__Task goal__: When you repeat the entries below, keep each word exactly as it is and drop the pictures.
[[ Material provided open ]]
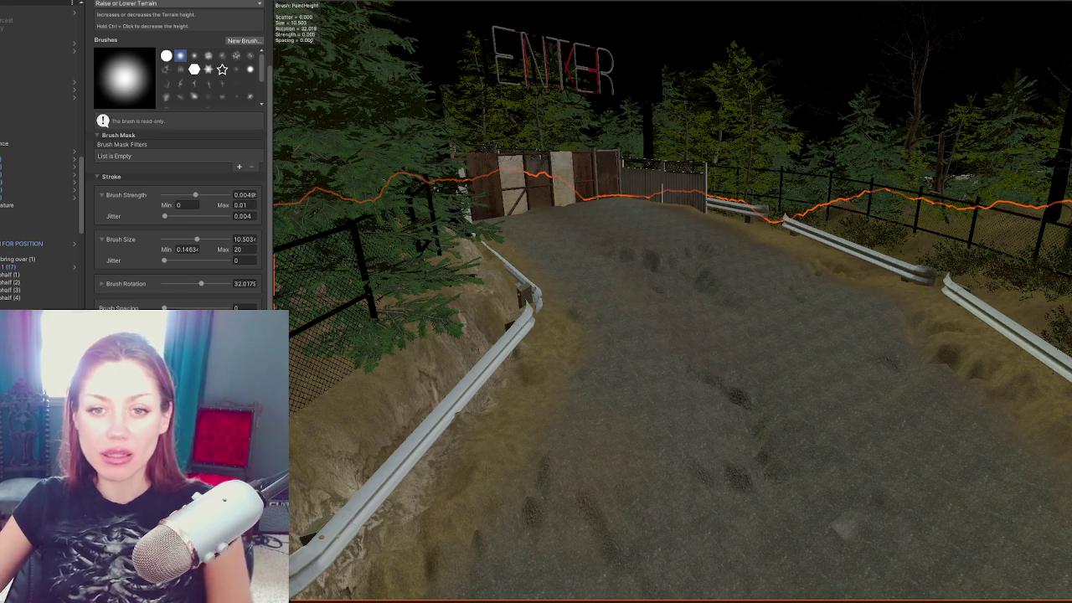
{"action": "mouse_move", "coordinate": [712, 304]}
{"action": "left_mouse_down"}
{"action": "mouse_move", "coordinate": [563, 202]}
{"action": "mouse_move", "coordinate": [717, 256]}
{"action": "mouse_move", "coordinate": [735, 510]}
{"action": "mouse_move", "coordinate": [690, 522]}
{"action": "mouse_move", "coordinate": [667, 21]}
{"action": "mouse_move", "coordinate": [940, 241]}
{"action": "mouse_move", "coordinate": [682, 292]}
{"action": "mouse_move", "coordinate": [695, 307]}
{"action": "mouse_move", "coordinate": [620, 277]}
{"action": "left_mouse_up"}
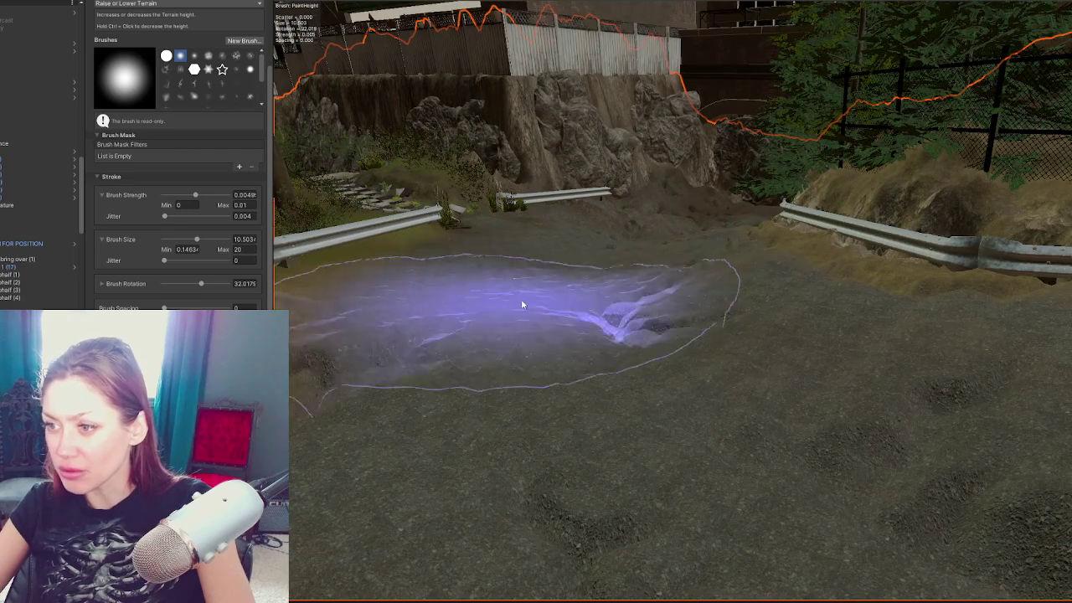
{"action": "mouse_move", "coordinate": [723, 367]}
{"action": "left_mouse_down"}
{"action": "mouse_move", "coordinate": [629, 354]}
{"action": "mouse_move", "coordinate": [676, 376]}
{"action": "mouse_move", "coordinate": [778, 352]}
{"action": "left_mouse_up"}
[[ Material provided closed ]]
__Exercise result__:
{"action": "mouse_move", "coordinate": [712, 304]}
{"action": "left_mouse_down"}
{"action": "mouse_move", "coordinate": [563, 202]}
{"action": "mouse_move", "coordinate": [717, 256]}
{"action": "mouse_move", "coordinate": [735, 510]}
{"action": "mouse_move", "coordinate": [690, 522]}
{"action": "mouse_move", "coordinate": [667, 21]}
{"action": "mouse_move", "coordinate": [940, 241]}
{"action": "mouse_move", "coordinate": [682, 292]}
{"action": "mouse_move", "coordinate": [695, 307]}
{"action": "mouse_move", "coordinate": [620, 277]}
{"action": "left_mouse_up"}
{"action": "mouse_move", "coordinate": [723, 367]}
{"action": "left_mouse_down"}
{"action": "mouse_move", "coordinate": [629, 354]}
{"action": "mouse_move", "coordinate": [676, 376]}
{"action": "mouse_move", "coordinate": [778, 352]}
{"action": "left_mouse_up"}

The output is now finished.